Carrots, Cukes, and Comedy

It was field-trip day of sorts in my house.  


I was able to successfully drag The Boy out of bed well before noon* and we went to the farmer's market. 


In addition to some garlic, peaches, jam, and blackberries, I am now the proud owner of this: 


Not actual size.  The real thing can be used as a weapon.



Which I'm aware closely resembles a tusk. But this, my friends, is a cucumber.  

That's right.  

I didn't know they made them like that either. The hard sell came with assurances that I don't have to peel it! It will last two weeks in my fridge! It's the BEST. CUCUMBER. EVER. People come running back for more after they eat it! I felt compelled after that moving speech to honor this magical vegetable in a respectful and artful manner to preserve for all time: 

I've entitled it "Still Life"





Want to know something else? Those round things I used for eyes? 


Cucumbers.

Who knew?


They're called "lemon cucumbers" and I got them from a different vendor. Apparently they're the BEST. CUCUMBERS. EVER. You can use them the same way you use regular cucumbers but they SO MUCH BETTER. Plus they look simply fantastic in still life photography! 


OK, I made that last part up. The vendor didn't actually tell me that, I figured it  out on my own. 


Obviously I bought some. They only set me back $1.75. The tusk U-cuke was pricier: $8 for that thing, which I swear weighs the same as an adult cat. Not that my own adult cat is a good bench mark, but that's another story. 


And then there was the carrot




Granted it looks more like a device one would find in a XXX-rated movie as opposed to you know, a root vegetable. But we were assured by the vendor who was selling them that it is the BEST. CARROT. EVER. He gave us this one for free to prove his point.  


For the record it tastes like a carrot. 

But that's not what I wanted to tell you about.  

What I wanted to tell you about is after the visit to the farmer's market, the kids and I went to get something to eat at a small local place. They make sandwiches and salads, which are OK, but they're really known for the noms made on site: cookies, scones, brownies, pies.  After eating, The Boy had to visit the facilities, which is pretty standard.  

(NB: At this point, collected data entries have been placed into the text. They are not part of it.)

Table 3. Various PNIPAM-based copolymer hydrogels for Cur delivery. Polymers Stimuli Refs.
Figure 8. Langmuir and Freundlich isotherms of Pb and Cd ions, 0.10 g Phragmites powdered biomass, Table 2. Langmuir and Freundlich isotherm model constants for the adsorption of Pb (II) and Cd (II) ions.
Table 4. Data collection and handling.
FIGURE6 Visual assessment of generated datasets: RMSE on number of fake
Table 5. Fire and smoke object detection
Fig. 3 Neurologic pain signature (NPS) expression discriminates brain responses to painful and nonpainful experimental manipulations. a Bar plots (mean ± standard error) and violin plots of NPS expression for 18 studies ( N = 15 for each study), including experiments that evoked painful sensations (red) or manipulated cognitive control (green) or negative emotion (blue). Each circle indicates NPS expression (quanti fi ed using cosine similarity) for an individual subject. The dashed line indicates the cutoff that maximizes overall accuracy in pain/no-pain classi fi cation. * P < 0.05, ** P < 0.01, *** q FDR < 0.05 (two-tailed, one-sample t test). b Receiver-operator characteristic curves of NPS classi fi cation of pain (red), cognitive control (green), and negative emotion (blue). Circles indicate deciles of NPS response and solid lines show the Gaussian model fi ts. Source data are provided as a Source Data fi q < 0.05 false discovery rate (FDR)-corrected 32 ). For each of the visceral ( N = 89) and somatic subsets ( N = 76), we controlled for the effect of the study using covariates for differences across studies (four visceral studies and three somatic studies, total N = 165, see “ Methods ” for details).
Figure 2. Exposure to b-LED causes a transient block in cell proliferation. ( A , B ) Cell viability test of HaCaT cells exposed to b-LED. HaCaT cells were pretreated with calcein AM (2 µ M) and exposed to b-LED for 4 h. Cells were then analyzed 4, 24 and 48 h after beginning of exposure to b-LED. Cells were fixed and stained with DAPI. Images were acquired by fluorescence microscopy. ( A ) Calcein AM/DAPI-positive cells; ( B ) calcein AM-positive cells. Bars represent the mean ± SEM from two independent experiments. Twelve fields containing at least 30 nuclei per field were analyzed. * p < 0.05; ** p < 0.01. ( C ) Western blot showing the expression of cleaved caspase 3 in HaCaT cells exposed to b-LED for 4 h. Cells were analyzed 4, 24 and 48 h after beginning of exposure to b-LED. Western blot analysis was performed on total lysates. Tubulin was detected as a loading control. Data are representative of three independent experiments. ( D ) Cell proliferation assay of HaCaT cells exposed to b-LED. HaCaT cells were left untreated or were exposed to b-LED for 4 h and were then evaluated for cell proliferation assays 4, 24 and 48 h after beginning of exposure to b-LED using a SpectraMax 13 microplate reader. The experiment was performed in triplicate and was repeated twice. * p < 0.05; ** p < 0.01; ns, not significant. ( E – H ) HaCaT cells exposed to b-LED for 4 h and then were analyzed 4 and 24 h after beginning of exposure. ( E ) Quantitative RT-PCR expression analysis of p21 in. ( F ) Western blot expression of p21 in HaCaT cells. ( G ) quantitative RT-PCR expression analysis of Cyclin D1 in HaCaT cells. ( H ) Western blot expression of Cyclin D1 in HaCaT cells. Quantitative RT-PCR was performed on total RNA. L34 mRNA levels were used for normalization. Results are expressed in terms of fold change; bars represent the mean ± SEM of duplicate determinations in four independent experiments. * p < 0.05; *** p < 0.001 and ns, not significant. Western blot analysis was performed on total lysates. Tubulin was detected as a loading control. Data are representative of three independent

As Libby and I are waiting for him, I hear his voice: 


"That bathroom is labeled 'unisex' but I have to say it's an insult to my manhood!** There are pictures of women's undergarments*** hanging in there! And there's a picture of a little girl! She can't be older than 5! I'm sure I'm breaking some kind of federal law pulling down my pants in front of that thing."  


This, he was saying not to me, but to the women at the front counter. 


My son the stand-up comedian. 


But wait! There's more. 


I'm sorry, there's not more.  I thought I could post a video of my kid rapping. 


Not rapping just anything, mind you.  


He was rapping Shakespeare. 


Henry IV, part I to be exact. 


But I can't back it up with the actual video because right now it just exist on Facebook and I'm not friends with his friend who posted it. 


So never mind. ->


*I threatened to take his picture in bed and post it on Facebook. This tactic proved quite effective. 


**He doesn't turn 18 for another 10 days, so I guess he's legally a man very soon. Still, hearing a high-schooler use this term is comical. 


***Yeah, he actually said "undergarments". 

2 comments:

Nectarine said...

Ok, yeah, great post and whatever, blah blah blah...you have PEACHES ALREADY? I'm sooo jealous! Here in Ontario Canada our farmers markets will not have peaches until August. I wait for it so long each year. PEACHES!

Tanya said...

I cannot tell a lie. The peaches are fantastic.